▸ VOTRE OBJECTIF: Relevez toutes les personnes désignées par leur nom dans le texte sur le sang de cordon, dans leur ordre d'apparition. Ne comptez pas les noms qui font seulement partie du nom d'une organisation.

▸ BLOC DE TEXTE:
|---|

Le même mois, la Fondation Générale de santé, appendice de la Générale de santé (bien connue de l’UFAL) créée en septembre 2008, signe un partenariat avec l’Établissement français du sang pour le développement de la collecte du sang de cordon, labellisé grande cause nationale en avril 2009. Cet accord qui se veut un modèle de partenariat public-privé n’aurait pour objet que mettre à disposition les maternités du groupe dans un but altruiste et désintéressé, et de faire la promotion du don de sang de cordon. L’avenir nous dira si c’était vrai, mais on peut quand même supposer qu’il pourrait s’agir d’une stratégie subtile pour se positionner dès maintenant en vue d’une possible évolution de la législation. Toujours est-il que Gregory Katz, le directeur de la Fondation (par ailleurs titulaire de la chaire ESSEC-Sanofi-Aventis Innovation Thérapeutique, sic), est vent debout contre la proposition de loi et a beau jeu de s’opposer à l’autorisation de banques privées au nom de la non-patrimonialité du corps humain.
Les soutiens
Voyons maintenant les soutiens à la proposition de loi Meslot. Remarquons d’abord qu’une première version du texte avait été déposée en son seul nom le 29 septembre. Dans la deuxième version, près de 60 députés ont cosigné la proposition.
La société Cryo-Save revendique 100.000 unités de sang de cordon conservées et propose ses services dans 38 pays, dont la France, alors que faire appel à ses services y est illégal puisque les prélèvements ne pouvant pas être conservés en France, ils doivent être expédiés à l’étranger, ce qui est interdit sans une autorisation qui en l’espèce serait à coup sûr refusée. Elle s’est installée en région lyonnaise fin 2008. Le directeur scientifique est le professeur Colin McGuckin, qui préside aussi l’Institut de recherche en thérapie cellulaire (CTI Lyon) association déposée en novembre 2008, qui est installée dans les mêmes locaux, et dont le vice-président est Nico Forraz, qui est… le directeur général de Cryo-Save Lyon. Les deux co-dirigent aussi Conostem, une start-up de biotechnologie. McGuckin et Forraz ont lié des liens avec la droite catholique intégriste en France. Le professeur Colin McGuckin a créé le Consortium Novus Sanguis avec la Fondation Jérôme Lejeune, organisation militante proche des intégristes catholiques, anti-avortement et opposée à toute recherche sur l’embryon et utilisation des cellules souches embryonnaires, qui mène un lobbying actif dans le domaine de la bioéthique. McGuckin et Forraz ont aussi participé à des réunions organisées par le Forum des républicains sociaux, groupuscule satellite de l’UMP créé par Christine Boutin et qui s’appelle maintenant le Parti Chrétien-Démocrate (c’est moins trompeur), relais politique le plus fidèle de la Fondation Lejeune. Cryo-Save n’a pas qu’une stratégie purement commerciale puisqu’elle revendique une collaboration avec l’Établissement français du sang. Pour finir la boucle, Forraz et McGuckin défendent activement la proposition de loi Meslot, et Forraz a participé au remplissage du site internet lancé le 23 novembre dernier par Meslot pour faire la promotion de sa proposition de loi.

|---|

▸ MATÉRIEL FOURNI:
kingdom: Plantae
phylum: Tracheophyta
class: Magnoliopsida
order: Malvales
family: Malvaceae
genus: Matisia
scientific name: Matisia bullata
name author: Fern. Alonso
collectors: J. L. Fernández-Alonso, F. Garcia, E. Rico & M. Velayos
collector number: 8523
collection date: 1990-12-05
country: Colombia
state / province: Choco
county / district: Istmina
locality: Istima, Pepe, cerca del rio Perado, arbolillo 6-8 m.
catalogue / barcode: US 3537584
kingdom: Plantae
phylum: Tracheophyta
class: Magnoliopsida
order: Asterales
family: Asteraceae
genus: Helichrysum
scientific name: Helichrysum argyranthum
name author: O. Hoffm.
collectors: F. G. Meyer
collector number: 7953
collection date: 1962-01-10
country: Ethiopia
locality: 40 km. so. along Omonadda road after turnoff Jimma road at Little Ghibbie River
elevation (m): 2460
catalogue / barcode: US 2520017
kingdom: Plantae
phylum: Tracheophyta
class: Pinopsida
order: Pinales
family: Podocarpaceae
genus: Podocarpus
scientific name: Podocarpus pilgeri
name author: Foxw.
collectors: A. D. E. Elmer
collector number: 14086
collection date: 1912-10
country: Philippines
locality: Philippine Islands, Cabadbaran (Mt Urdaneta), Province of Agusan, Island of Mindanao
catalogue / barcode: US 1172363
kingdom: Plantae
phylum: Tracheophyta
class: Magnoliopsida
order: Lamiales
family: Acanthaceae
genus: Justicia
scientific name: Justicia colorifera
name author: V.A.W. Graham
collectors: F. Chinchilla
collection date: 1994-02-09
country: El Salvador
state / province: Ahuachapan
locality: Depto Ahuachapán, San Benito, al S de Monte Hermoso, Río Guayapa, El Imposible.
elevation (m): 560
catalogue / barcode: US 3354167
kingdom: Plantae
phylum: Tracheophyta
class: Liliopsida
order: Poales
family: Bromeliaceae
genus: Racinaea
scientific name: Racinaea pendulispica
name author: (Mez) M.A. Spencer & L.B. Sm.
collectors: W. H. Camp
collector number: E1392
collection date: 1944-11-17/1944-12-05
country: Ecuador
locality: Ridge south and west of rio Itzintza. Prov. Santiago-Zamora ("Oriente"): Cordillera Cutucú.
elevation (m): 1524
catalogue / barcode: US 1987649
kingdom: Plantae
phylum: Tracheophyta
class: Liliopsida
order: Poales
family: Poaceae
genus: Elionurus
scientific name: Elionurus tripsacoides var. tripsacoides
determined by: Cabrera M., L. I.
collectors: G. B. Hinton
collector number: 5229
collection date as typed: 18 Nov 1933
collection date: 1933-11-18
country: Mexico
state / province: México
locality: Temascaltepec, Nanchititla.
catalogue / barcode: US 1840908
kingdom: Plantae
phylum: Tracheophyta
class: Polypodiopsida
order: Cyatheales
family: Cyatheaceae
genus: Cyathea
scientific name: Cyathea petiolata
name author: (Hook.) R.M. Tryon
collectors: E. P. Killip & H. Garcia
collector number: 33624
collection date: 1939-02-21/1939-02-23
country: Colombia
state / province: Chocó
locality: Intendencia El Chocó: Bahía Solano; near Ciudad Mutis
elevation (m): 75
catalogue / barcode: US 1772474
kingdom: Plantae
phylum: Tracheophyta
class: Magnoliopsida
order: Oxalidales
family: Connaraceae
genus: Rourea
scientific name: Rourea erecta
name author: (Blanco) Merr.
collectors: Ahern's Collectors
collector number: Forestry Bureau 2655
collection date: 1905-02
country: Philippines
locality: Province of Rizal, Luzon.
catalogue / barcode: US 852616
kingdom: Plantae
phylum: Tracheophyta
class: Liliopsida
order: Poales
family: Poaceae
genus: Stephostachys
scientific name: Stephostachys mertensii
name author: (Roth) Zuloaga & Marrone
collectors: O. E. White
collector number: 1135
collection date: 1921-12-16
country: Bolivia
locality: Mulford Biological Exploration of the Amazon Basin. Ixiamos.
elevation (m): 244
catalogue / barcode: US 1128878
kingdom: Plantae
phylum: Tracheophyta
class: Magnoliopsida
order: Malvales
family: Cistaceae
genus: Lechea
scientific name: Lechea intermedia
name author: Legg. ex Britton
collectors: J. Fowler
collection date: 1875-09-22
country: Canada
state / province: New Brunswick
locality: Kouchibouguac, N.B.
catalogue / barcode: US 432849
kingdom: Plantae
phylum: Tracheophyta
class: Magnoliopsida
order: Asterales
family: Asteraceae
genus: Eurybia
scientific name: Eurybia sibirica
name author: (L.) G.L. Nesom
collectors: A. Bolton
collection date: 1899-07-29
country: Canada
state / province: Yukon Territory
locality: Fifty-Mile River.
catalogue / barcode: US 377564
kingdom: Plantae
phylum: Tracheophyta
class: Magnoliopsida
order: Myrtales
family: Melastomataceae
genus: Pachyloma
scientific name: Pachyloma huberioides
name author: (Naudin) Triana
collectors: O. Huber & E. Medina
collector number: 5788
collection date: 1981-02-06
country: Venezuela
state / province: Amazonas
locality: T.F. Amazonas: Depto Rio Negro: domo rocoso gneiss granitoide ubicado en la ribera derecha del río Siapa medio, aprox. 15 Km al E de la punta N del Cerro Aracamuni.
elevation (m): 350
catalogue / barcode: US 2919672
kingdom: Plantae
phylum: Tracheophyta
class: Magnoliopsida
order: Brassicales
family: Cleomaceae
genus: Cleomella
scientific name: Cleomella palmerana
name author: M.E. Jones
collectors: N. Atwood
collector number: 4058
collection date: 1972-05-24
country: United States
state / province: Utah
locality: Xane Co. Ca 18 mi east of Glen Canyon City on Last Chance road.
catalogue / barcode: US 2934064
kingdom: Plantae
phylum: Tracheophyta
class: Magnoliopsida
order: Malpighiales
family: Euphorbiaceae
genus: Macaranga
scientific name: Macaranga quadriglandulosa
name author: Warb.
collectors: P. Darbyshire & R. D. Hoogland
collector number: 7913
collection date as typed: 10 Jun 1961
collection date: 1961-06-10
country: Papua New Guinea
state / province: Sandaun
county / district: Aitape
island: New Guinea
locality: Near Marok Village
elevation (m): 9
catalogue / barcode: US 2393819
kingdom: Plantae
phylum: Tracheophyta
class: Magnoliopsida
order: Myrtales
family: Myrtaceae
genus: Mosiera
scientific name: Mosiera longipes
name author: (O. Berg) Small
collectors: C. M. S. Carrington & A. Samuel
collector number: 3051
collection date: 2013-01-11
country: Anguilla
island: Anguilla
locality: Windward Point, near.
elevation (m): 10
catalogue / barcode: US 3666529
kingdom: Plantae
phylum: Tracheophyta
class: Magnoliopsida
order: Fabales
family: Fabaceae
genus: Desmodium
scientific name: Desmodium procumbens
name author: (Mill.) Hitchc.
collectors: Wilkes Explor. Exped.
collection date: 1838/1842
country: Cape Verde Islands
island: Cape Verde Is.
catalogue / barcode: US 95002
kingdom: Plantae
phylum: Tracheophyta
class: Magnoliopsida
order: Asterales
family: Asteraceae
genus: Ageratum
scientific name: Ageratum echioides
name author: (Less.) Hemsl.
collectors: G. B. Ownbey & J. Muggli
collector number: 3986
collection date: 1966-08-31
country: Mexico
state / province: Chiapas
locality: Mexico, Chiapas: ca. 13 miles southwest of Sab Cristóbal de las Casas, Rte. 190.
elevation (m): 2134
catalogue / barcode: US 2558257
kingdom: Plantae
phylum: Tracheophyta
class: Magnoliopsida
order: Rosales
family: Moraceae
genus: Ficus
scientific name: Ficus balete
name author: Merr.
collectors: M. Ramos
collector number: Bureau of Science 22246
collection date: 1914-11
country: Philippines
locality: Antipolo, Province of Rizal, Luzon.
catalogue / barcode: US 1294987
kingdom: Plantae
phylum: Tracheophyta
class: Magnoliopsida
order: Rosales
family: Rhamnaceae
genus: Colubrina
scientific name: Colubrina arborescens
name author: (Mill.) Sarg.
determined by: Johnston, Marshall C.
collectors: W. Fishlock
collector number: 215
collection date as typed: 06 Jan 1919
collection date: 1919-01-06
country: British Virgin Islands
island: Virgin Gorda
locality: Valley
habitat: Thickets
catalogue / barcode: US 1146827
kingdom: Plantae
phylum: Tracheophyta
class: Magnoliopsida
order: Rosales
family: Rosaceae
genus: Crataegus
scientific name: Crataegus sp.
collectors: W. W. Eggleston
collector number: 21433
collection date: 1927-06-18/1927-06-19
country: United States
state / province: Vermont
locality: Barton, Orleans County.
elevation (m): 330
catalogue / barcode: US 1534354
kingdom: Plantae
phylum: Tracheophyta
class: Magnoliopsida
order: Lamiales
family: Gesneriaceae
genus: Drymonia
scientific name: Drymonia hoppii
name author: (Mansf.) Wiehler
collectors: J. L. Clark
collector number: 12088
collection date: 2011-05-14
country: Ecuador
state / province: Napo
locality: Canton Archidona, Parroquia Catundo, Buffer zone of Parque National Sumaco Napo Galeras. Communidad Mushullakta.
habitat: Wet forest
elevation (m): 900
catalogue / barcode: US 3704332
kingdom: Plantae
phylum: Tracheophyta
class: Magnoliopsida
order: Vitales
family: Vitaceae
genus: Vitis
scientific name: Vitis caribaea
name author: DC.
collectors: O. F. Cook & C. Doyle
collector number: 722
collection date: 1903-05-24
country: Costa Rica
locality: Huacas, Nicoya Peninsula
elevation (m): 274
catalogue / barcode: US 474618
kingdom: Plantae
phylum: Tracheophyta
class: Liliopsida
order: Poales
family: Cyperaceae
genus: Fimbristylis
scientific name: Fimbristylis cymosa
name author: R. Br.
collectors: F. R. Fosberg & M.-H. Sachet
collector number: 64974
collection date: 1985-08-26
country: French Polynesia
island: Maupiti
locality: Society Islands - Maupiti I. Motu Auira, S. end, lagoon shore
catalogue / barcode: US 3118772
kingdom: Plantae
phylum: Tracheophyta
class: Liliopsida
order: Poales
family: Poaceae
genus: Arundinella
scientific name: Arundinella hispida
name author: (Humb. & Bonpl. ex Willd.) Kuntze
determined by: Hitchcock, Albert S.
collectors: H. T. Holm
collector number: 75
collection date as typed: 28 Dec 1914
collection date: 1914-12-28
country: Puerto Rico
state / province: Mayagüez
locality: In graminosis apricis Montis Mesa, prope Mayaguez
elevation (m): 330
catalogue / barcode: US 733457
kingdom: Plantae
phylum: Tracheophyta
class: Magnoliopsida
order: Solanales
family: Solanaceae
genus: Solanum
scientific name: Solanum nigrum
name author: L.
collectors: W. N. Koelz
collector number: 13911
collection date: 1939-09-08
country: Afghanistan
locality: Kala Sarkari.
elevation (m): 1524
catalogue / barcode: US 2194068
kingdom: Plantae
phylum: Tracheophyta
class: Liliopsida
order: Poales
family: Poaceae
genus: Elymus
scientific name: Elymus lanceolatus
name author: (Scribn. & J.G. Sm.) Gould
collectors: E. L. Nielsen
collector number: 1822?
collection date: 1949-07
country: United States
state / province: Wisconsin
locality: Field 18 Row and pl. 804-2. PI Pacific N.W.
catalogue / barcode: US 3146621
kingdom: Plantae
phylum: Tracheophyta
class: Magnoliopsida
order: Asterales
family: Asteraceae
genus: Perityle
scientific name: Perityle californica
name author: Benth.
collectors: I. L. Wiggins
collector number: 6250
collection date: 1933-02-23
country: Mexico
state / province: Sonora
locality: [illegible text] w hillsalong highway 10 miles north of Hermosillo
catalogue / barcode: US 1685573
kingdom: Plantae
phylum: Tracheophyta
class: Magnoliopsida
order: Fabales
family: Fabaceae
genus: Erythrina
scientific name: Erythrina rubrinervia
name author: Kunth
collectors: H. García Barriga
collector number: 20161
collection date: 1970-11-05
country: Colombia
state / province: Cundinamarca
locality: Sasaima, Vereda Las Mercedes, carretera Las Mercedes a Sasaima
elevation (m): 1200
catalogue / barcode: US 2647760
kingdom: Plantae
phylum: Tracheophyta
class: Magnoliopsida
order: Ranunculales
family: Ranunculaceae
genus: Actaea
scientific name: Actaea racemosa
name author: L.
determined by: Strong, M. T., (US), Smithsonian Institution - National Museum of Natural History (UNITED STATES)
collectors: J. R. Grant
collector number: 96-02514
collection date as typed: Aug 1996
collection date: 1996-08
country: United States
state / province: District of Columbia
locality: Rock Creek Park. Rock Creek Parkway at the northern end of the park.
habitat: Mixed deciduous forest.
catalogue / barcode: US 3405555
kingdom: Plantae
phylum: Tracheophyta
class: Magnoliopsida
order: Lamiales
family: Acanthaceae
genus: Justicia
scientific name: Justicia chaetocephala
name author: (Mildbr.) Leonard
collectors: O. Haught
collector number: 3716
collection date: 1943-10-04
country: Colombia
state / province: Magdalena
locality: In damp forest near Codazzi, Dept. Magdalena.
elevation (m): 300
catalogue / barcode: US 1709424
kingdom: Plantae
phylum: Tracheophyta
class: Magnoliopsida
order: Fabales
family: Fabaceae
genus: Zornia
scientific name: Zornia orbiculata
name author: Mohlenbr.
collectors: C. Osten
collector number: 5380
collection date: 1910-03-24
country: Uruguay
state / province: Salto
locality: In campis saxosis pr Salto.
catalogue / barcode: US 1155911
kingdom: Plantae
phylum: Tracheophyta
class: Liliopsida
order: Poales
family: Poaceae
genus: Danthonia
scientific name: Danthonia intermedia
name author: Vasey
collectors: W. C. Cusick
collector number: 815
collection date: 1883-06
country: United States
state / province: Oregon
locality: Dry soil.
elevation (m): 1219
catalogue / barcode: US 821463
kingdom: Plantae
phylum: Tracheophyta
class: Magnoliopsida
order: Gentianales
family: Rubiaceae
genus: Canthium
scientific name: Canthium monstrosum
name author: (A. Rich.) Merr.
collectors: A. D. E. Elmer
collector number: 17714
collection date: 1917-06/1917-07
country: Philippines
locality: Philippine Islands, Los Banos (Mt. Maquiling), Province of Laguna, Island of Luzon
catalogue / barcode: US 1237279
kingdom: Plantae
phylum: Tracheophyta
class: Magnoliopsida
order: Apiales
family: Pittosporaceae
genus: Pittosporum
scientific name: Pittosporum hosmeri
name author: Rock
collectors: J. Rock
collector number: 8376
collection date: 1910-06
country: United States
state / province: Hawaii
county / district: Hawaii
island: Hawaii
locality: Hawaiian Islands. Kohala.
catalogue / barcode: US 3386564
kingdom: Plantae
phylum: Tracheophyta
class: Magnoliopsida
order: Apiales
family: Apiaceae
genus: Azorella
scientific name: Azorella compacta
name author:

|---|

▸ EXERCICE CORRIGÉ:
- Gregory Katz
- Meslot
- Colin McGuckin
- Nico Forraz
- Christine Boutin